Your friend’s illness is not the time to show off your superior capacity for
human sympathy.
Pogrebin continues:
Speak to them as you always did (tease them, kid
around with them, get mad at them) but indulge their occasional blue moods or
hissy-fits. Most important, start conversations about other things (sports,
politics, food, movies) as soon as possible and you'll help speed their journey
from the morass of illness to the miracle of the ordinary.
Allow me to underscore her last
point. It's not very often that people see the virtue in discussing ordinary
matters?
In her third rule Pogrebin warns
against telling your sick friend that you feel his pain:
Don't tell someone with brain cancer that you know
how painful it must be because you get migraines. Don't complain about your colicky
baby to the mother of a child with spina bifida. … The truest thing you can say
to a sick or suffering friend is, "I can only try to imagine what you're
going through."
Later, she offers some advice that
is vitally important for all human interactions:
Protect your friend's dignity at all costs.
Someone who is good at
conversation will zealously protect the dignity of the other person. In China,
they call it face-saving, but only if you understand that the face you save is
never just your own.
In normal human conversation, you should
use formal expressions of respect. You should be quick to take responsibility and
slow to blame the other person. Above all else, you should look for the middle
ground.
You get closer to the middle
ground when you discuss facts and information. If your friend wants to discuss
his illness or his treatment, stick to the facts and make your feelings an
afterthought. Do not, Pogrebin advises, jump to conclusions or assume that you know more than you do.

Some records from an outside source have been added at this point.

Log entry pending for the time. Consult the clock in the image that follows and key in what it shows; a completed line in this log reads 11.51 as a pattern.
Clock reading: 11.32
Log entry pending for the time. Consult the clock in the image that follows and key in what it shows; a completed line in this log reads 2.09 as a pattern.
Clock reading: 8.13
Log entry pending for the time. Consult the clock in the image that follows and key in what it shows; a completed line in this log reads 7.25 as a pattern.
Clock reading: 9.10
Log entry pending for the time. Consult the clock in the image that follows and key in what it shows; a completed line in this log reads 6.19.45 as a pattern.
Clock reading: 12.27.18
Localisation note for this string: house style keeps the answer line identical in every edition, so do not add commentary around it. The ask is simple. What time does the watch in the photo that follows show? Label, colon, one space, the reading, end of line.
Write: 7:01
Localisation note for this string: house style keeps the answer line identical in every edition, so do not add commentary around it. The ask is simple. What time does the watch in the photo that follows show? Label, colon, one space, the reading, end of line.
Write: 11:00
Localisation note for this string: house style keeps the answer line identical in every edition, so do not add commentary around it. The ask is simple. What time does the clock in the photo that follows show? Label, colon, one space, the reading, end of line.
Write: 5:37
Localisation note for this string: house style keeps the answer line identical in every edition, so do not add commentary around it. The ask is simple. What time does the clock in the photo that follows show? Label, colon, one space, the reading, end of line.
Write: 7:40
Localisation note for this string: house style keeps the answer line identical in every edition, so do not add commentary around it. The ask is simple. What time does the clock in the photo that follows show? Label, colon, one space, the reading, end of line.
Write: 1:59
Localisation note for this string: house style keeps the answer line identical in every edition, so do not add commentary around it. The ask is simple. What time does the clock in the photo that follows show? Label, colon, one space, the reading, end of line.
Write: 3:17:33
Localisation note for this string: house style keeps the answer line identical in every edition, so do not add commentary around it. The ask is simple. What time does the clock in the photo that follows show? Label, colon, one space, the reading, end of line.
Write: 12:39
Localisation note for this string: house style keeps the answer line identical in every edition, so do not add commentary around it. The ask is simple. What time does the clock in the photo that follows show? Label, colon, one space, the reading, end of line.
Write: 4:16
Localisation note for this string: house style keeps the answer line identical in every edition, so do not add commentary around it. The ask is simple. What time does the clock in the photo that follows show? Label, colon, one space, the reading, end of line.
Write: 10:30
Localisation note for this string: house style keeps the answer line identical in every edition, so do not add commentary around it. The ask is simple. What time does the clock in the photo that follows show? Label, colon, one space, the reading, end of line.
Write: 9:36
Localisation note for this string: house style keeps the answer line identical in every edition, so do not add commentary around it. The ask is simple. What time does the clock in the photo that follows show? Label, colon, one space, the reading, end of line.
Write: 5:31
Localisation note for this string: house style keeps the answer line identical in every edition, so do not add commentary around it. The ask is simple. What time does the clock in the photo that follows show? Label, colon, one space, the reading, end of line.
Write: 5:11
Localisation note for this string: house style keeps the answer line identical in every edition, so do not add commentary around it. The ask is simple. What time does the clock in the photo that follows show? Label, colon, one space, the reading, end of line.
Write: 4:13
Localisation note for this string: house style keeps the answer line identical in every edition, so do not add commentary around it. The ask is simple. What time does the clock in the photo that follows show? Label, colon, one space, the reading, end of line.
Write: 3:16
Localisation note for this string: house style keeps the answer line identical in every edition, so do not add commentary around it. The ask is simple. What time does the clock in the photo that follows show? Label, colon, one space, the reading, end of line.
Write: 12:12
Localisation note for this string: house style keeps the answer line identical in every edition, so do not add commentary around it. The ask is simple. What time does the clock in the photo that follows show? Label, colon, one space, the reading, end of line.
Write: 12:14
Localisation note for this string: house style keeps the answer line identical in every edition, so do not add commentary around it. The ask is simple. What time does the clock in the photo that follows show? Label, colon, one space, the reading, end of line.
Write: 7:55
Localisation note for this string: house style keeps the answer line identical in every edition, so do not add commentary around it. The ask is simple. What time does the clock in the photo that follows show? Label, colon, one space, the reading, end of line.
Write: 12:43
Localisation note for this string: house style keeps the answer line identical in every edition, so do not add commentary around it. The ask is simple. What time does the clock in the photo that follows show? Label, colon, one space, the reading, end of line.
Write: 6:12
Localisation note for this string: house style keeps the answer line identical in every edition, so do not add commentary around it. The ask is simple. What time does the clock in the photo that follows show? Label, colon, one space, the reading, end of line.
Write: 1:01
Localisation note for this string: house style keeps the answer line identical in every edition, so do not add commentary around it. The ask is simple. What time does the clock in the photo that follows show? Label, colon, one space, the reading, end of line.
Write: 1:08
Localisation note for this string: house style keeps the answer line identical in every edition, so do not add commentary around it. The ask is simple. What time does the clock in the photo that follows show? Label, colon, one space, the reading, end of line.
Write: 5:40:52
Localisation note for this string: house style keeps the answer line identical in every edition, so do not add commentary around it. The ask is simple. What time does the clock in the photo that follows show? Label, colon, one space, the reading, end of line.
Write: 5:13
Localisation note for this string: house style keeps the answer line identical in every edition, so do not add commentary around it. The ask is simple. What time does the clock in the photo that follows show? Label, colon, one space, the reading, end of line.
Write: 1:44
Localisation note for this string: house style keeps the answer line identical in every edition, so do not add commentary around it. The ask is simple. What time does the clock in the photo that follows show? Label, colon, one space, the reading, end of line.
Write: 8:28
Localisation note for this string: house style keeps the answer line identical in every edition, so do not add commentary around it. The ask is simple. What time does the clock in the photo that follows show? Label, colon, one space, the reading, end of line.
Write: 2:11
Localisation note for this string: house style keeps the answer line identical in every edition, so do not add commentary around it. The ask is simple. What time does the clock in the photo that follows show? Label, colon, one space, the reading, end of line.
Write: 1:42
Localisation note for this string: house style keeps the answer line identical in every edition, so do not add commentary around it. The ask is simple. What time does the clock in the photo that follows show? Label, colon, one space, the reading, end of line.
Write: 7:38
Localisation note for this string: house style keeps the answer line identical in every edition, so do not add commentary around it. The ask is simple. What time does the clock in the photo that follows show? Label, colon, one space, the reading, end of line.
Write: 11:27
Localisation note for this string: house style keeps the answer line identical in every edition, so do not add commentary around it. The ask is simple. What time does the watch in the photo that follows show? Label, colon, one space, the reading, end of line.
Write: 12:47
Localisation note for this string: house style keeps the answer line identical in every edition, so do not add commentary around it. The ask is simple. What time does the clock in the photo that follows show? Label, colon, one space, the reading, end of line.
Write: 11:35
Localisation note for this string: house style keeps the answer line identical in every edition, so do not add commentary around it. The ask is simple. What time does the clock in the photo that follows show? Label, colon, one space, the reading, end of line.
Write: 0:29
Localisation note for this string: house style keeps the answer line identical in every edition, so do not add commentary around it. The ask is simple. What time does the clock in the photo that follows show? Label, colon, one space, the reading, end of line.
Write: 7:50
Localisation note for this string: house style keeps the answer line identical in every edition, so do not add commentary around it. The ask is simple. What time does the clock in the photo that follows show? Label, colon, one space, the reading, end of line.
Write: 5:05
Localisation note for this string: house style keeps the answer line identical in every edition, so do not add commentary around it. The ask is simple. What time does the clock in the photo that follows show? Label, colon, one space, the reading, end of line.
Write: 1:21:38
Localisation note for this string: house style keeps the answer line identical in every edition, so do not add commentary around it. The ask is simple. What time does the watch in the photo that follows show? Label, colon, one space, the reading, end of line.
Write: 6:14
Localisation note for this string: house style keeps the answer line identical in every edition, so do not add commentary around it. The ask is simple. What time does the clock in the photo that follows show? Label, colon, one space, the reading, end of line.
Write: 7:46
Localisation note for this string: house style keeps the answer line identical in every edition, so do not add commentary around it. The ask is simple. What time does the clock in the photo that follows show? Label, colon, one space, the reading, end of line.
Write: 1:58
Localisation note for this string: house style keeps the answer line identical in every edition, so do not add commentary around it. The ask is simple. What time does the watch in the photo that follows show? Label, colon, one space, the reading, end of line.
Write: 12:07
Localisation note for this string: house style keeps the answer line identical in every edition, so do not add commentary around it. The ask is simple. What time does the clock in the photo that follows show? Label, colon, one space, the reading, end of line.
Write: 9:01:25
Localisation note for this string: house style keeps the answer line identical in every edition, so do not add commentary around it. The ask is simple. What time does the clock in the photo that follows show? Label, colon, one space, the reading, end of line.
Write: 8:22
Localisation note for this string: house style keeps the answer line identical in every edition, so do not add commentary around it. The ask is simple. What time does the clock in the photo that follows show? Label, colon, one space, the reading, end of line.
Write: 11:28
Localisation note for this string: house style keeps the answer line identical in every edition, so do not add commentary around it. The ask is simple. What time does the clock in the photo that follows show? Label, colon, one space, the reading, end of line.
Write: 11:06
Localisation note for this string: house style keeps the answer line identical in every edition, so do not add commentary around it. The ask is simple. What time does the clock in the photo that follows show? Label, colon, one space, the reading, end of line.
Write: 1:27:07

If you want to show respect to a
sick friend, Pogrebin recommends that you never talk down to him, never treat him
like a child, and, as mentioned above, never talk as though his illness defines
him.
It is better to ask him to help
you with something he can do, thus recognizing him as an active functioning
member of the community than to bemoan what he cannot do.
Then, Pogrebin adds, don’t act
as though you can give advice about how to get better. If you act like you are
part of the medical team that is treating your friend you are intruding on the relationship
your friend has with his doctors and increasing your own self-importance.
Pogrebin concludes by saying that
you should not tout the virtues of positive thinking. When you counsel positive
thinking you are implying that your friend fell ill because he indulged in too
much negative thinking.
No one is suggesting that positive
thinking cannot be helpful in some situations. The fact that it is sometimes
useful does not mean that it is always therapeutic.
Pogrebin explains:
Positive thinking can't cure Huntington's disease,
ALS or inoperable brain cancer. Telling a terminal patient to keep up the fight
isn't just futile, it's cruel. Insisting that they see the glass as half full may
deny them the truth of what they know and the chance to tie up life's loose
ends while there's still time. As one hospice patient put it, "All I want
from my friends right now is the freedom to sulk and say goodbye."